By the way, these same security zone rules should be applied to your virtualized network gear. For example it is a bad idea to use the same physical switch to VLAN the DMZ and the internal network. I’ve seen a couple of clients get whacked that way.
What Makes Virtualization More Secure
Fortunately, from a security perspective, virtualization is not all bad news. In fact there are some very cool security practices you can apply in a virtualized environment that you simply cannot do without it. This was one of the reasons we started using virtualization within the Honeynet as early as 2000.

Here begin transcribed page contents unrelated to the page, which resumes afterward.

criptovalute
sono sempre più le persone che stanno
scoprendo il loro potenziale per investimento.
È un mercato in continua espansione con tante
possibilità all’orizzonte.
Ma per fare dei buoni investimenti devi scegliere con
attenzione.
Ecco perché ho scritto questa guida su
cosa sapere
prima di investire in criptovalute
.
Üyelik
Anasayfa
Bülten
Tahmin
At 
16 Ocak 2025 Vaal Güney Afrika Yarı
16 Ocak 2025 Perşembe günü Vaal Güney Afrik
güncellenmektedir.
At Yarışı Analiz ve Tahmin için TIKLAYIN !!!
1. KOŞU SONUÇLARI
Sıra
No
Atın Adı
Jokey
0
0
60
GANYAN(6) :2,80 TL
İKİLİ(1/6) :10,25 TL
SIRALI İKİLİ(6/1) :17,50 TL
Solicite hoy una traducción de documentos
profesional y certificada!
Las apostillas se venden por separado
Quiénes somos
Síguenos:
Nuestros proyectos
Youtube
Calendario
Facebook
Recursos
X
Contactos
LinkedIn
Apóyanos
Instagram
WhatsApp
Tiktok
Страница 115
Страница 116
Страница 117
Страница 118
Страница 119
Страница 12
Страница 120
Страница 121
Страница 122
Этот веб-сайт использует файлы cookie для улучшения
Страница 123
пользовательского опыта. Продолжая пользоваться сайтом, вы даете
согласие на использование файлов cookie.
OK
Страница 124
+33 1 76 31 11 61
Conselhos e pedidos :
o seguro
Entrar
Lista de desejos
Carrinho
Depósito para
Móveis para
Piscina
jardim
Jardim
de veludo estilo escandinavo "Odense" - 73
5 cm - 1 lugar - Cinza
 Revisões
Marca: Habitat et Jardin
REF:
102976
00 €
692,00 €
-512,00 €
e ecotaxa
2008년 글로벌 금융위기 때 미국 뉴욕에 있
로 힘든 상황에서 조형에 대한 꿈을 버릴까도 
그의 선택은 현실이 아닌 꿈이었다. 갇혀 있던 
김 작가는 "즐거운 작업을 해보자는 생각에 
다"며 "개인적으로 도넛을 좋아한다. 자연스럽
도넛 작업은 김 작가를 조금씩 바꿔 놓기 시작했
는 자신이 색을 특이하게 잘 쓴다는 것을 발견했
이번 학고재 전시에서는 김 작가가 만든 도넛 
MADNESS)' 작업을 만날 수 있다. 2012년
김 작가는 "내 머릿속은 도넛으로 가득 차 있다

One of the biggest security issues we face today is kernel level rootkits. What makes this strain of malware so insidious is it effectively turns the operating system itself into malware. This makes detection extremely difficult, as all security checks must pass through the kernel. If the kernel itself is compromised, we can’t rely on the kernel to accurately report security information. We end up having to shutdown the system, mount the drive on a known to be clean OS, and performing our forensic checks from there. Oh course the problem with this process is that it does not scale well. If we have dozens or hundreds of servers, there simply is not enough time in a day to check them all properly.
As mentioned earlier, VMware is now permitting third party vendors access to the hypervisor API via VMSafe. This permits access to privileged state information, such as memory and network traffic, on each of the guest OSs. By plugging into the hypervisor, some extremely cool security options become possible.
For example let’s say a guest OS is attacked by a kernel level rootkit. By analyzing guest memory, the rootkit can be detected from outside of the virtual operating system. When performing the checks via the hypervisor, there is far less of a chance that a rootkit can stealth its activities and go undetected. As mentioned earlier, there is no comparable option with a non-virtualized system.
The API plug also creates new possibilities for dealing with encrypted traffic. When end to end encryption is employed (like a VPN), network based checks of the application layer are easily bypassed. Your only real option was to run agent software on the end point, so security could be implemented after the decryption process. Of course the problem here is that if the agent is attacked, all bets are off. Again, by plugging into the hypervisor we are in a better position to more safely scrutinize this data.
We are just starting to see new products that leverage the VMSafe API plug. Since all of the products are relatively new, the jury is still out on how effective they can be. Offerings run the gambit from replacing host based firewall and IDS protection to full policy enforcement. It will be interesting to see how this product niche shakes out over the next year.
So as I mentioned at the beginning of this post, virtualization has the ability to make your environment either more or less secure, depending on how you deploy it. If you simply start running everything on a single box, you are probably going to get whacked. If you extend the best practices that have been developed over the years into the virtualization realm, as well as leverage some of the new security features that are being released, you can actually create a better overall security posture.